There is a part of me that is pained by this. But it’s a pain I’ve experienced before, a mourning that’s not at all unfamiliar. And I know there is no turning back.
The other death I mourned for similar reasons was the death of the record album.
Record albums, in their heyday, were wonderful expressions of the work of multiple artists — the producers, the performers, the songwriters, and the graphic artists/photographers/painters/etc. who made the jackets and covers. If an album had the lyrics printed on the sleeve or jacket, all the better — it was to me a sign of artistic integrity and quality, and made the music that much more accessible.
Holding the record, examining the cover, reading the lyrics, absorbing the aesthetic of the entire work — it was all part of a richer experience around music, something that the iPod, for all its commercial wonderfulness, has yet to even come close to recreating. Your music now is organized for you, easily sliced and diced together, and always with you. Those are certainly nice features for a music device, but may not be especially good for music overall — that is, I don’t have dedicated space in my house, don’t handle records, don’t have physical interactions and reminders around music, and have lost some of the contemplative joy of it all.

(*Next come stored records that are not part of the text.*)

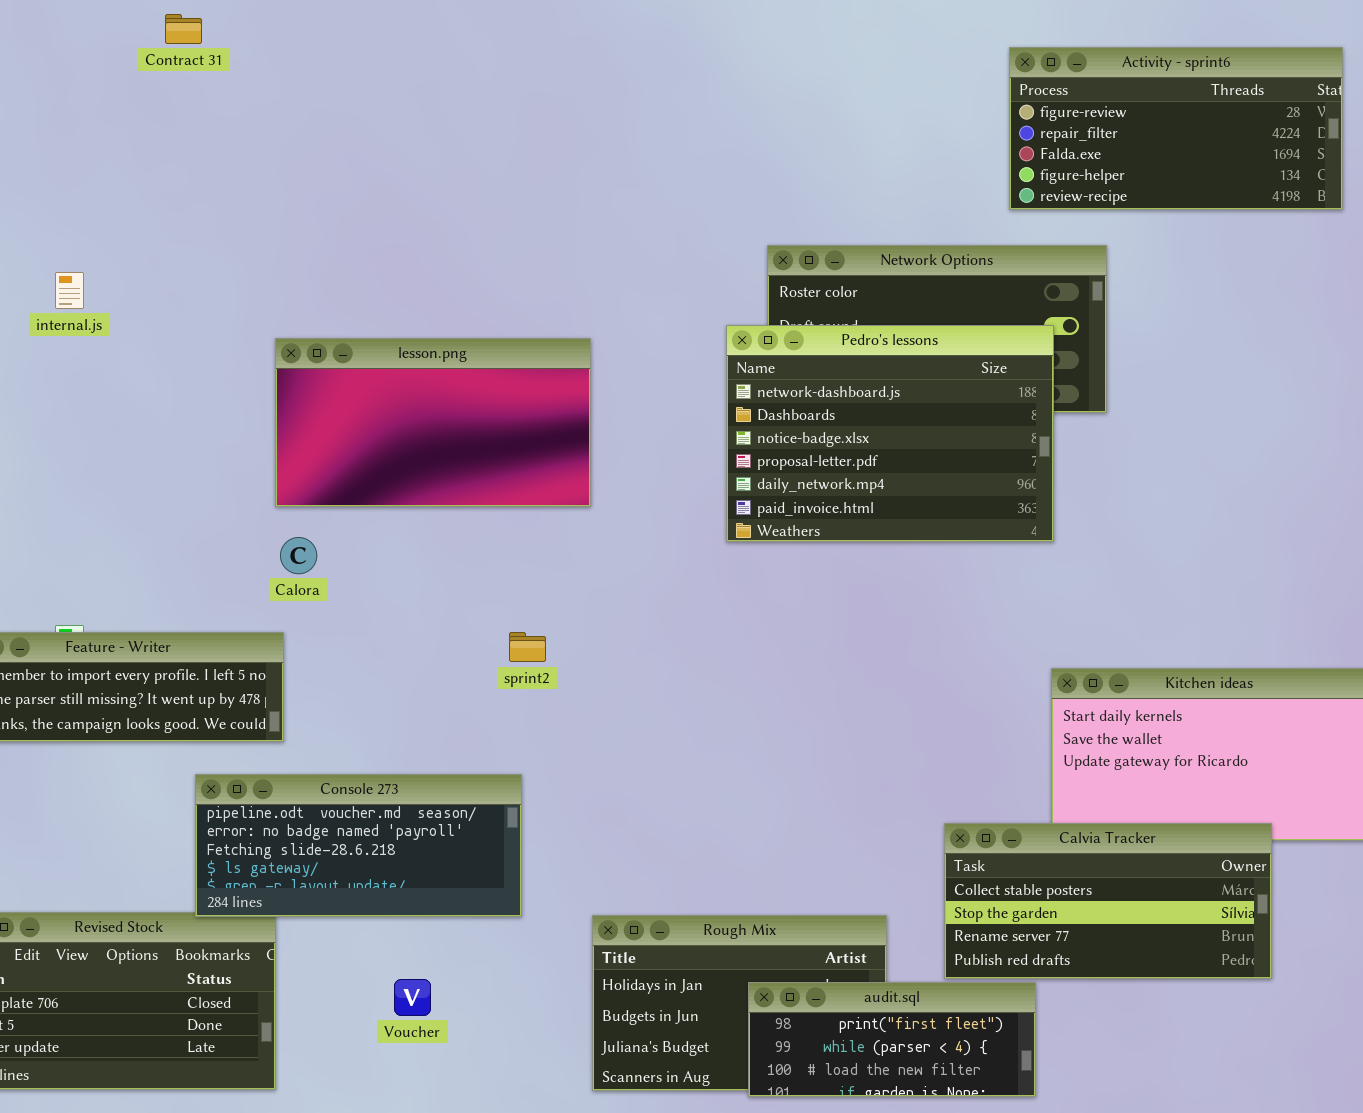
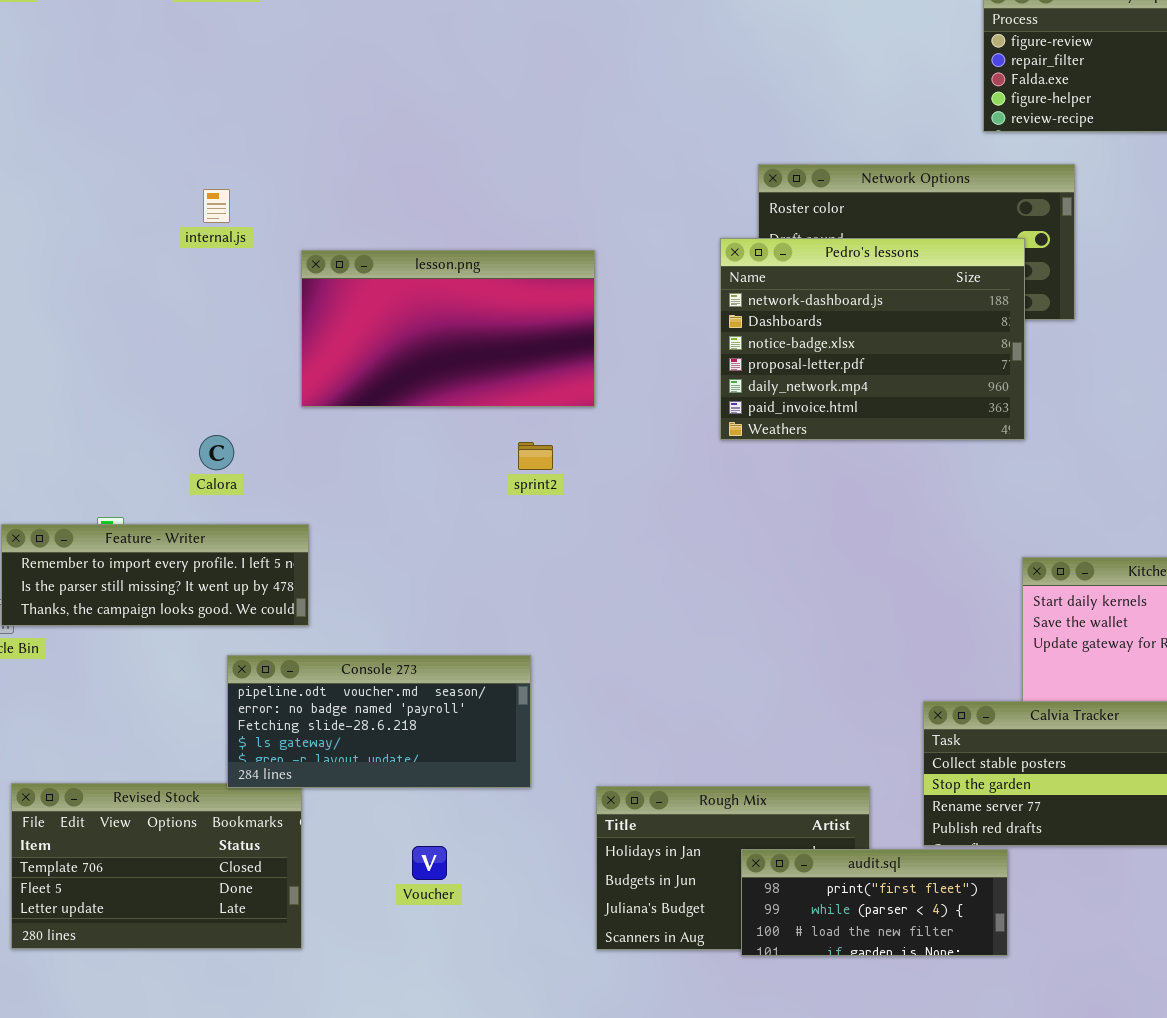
internal.js: [55,272,84,309] -> [203,189,230,223], moved
Calora: [280,537,317,574] -> [199,435,234,470], moved
sprint2: [509,632,546,662] -> [518,442,553,470], moved

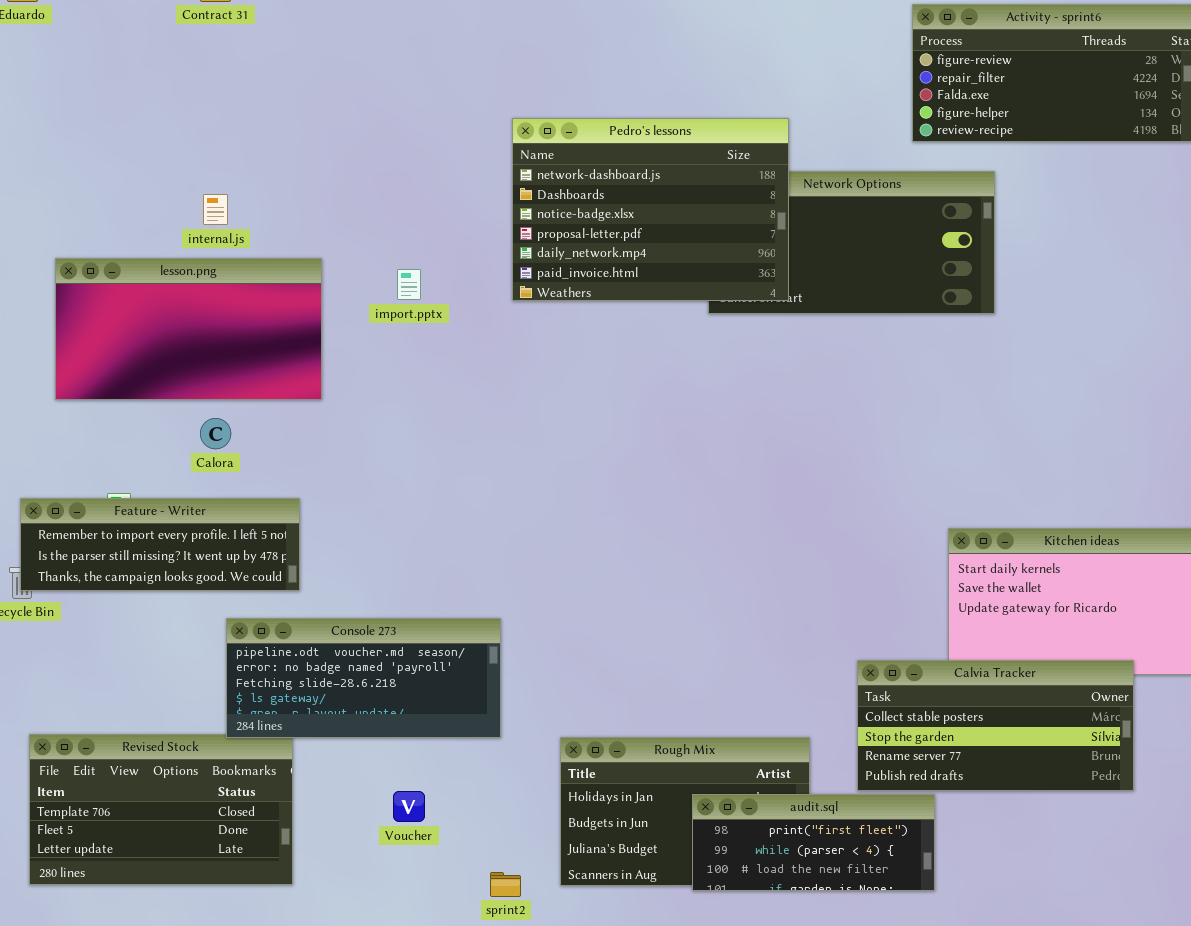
Pedro's lessons: [720,238,1025,440] -> [512,118,789,301], moved
lesson.png: [301,250,595,407] -> [55,258,322,400], moved
sprint2: [518,442,553,470] -> [490,872,521,897], moved

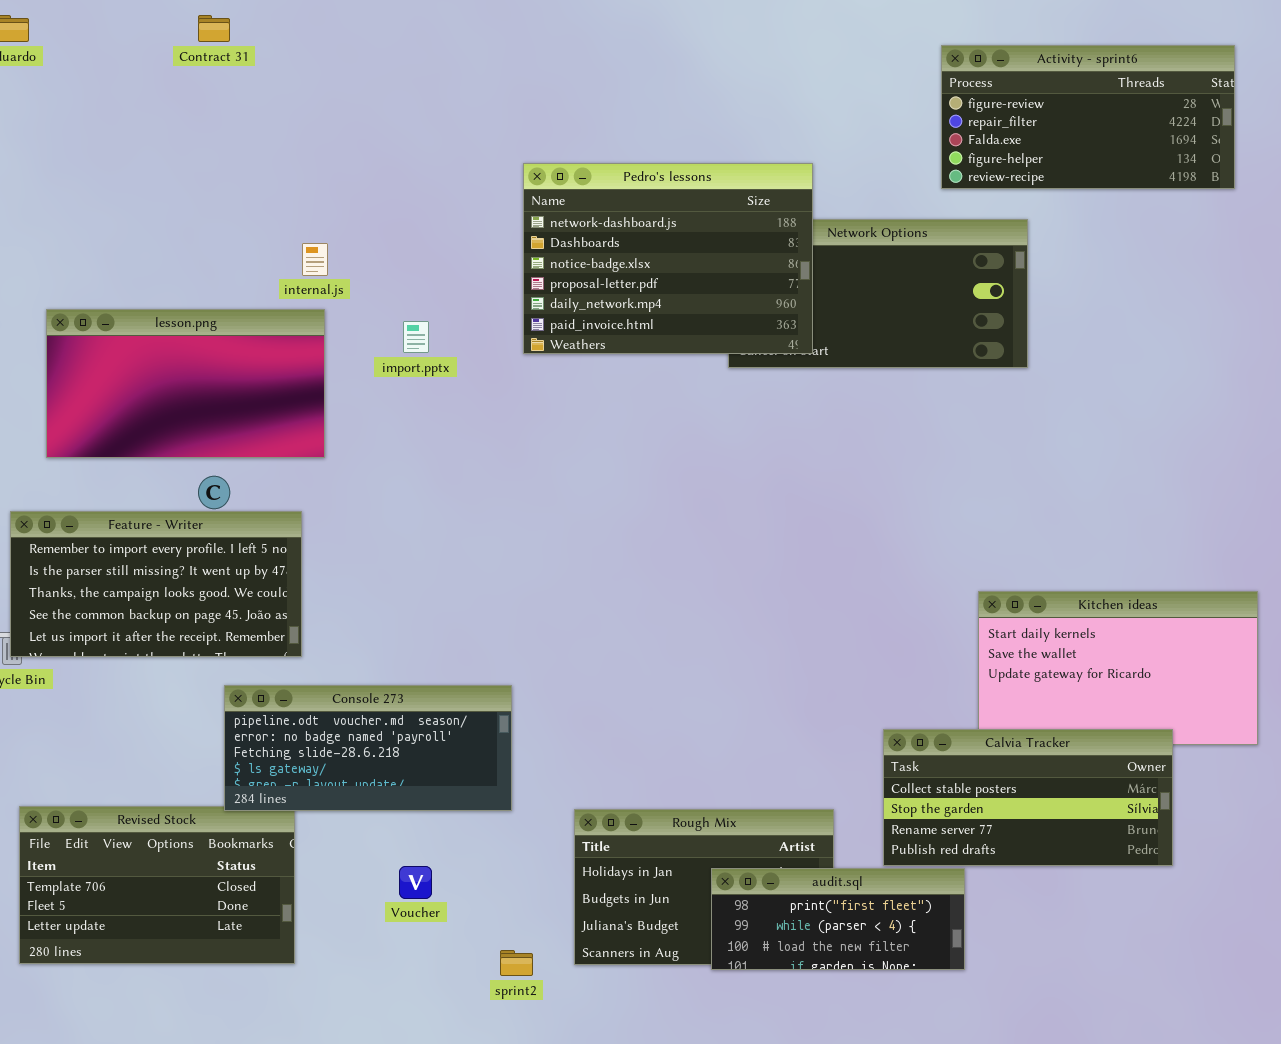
internal.js: [203,194,228,225] -> [302,243,328,276], moved
Feature - Writer: [20,498,300,591] -> [10,511,302,657], resized

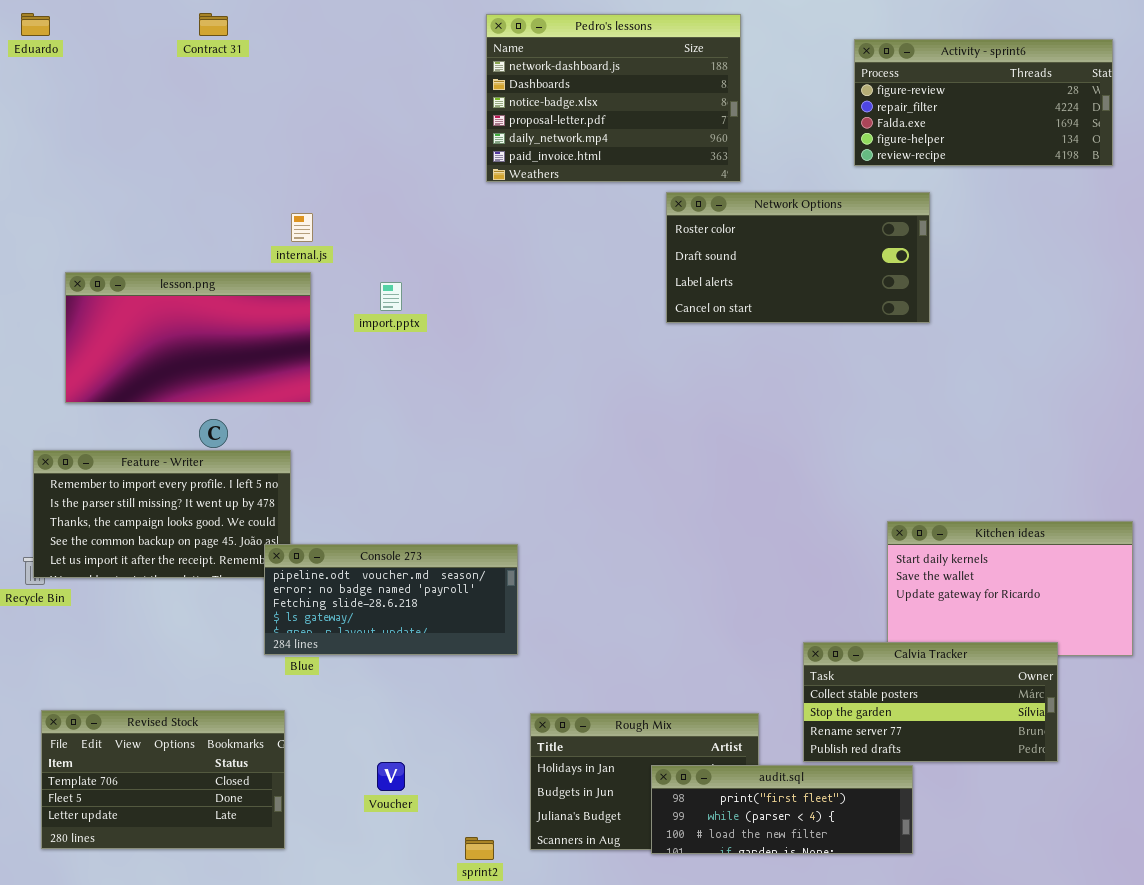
Pedro's lessons: [523,163,813,354] -> [486,14,741,182], moved
Console 273: [224,685,512,811] -> [264,544,518,655], moved
audit.sql: [711,868,965,970] -> [651,765,913,854], resized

While I could try to hold on — visit vinyl stores, pay extra for vinyl versions of some albums, preserve my old LPs, and so forth — instead, I’ve completed my mourning phase, and now accept the new world of music. After all, I remember my parents mourning the passing of their musical world, full of dancing, weeknight parties, live bands, sock hops, and jukeboxes, when music was even more alive than the vinyl LP or 20,000-seat concert was ever able to make it for me.
I would listen to their memories of how they enjoyed music before the mass production technologies made highly produced and painstakingly mixed performances the norm — my Mom dressing up in saddle shoes because they were the best to dance in, my Dad recalling Zoot suits and seeing Gene Krupa at a club two different times and being only feet from him. I intuitively understood that my experience of music would be less rich in many ways than theirs had been, but richer in other ways — in a word, different. While I was relegated to dancing badly in school gyms, attending impersonal concerts, listening on headphones, and swapping mix tapes, my memories found a home in lyric sheets, album art, a carefully curated collection, and the music unleashed by recording technologies.
My kids are going to remember music fondly in different ways — because of YouTube and iTunes gift cards and various new accoutrements I only comprehend fleetingly. But they love it as intensely as any adolescents ever have.
The same type of thing is happening with the book.
It’s rightly claimed that no technology ever dies completely — there are still buggy whips being made, you can still listen to AM radio, and you can still dance the jitterbug to a live band. But there is a threshold below which the impact of a technology becomes negligible. When this happens, artists, creative people, and innovators move on.
The printed book will persist. It will just become something different — carefully crafted infrequently and for collectors.
So what is there to do? Nothing. The change is inevitable. And, just as we assigned nostalgia to cheap, discarded paperbacks in piles underneath failing bookstores, or to scratchy vinyl records we have to flip to listen through and that had us begging for the clarity and capacity of the CD, the affordances and special traits of e-books will somehow become charming to the next generation. They may remember reading a certain book on a certain device with fond memories, or where they were, or how they discovered the book on Facebook and who recommended it. New interactive formats will deliver a new aesthetic. The human mind will find new ways to embrace stories and how they’re told.
It will be different. It won’t be the same.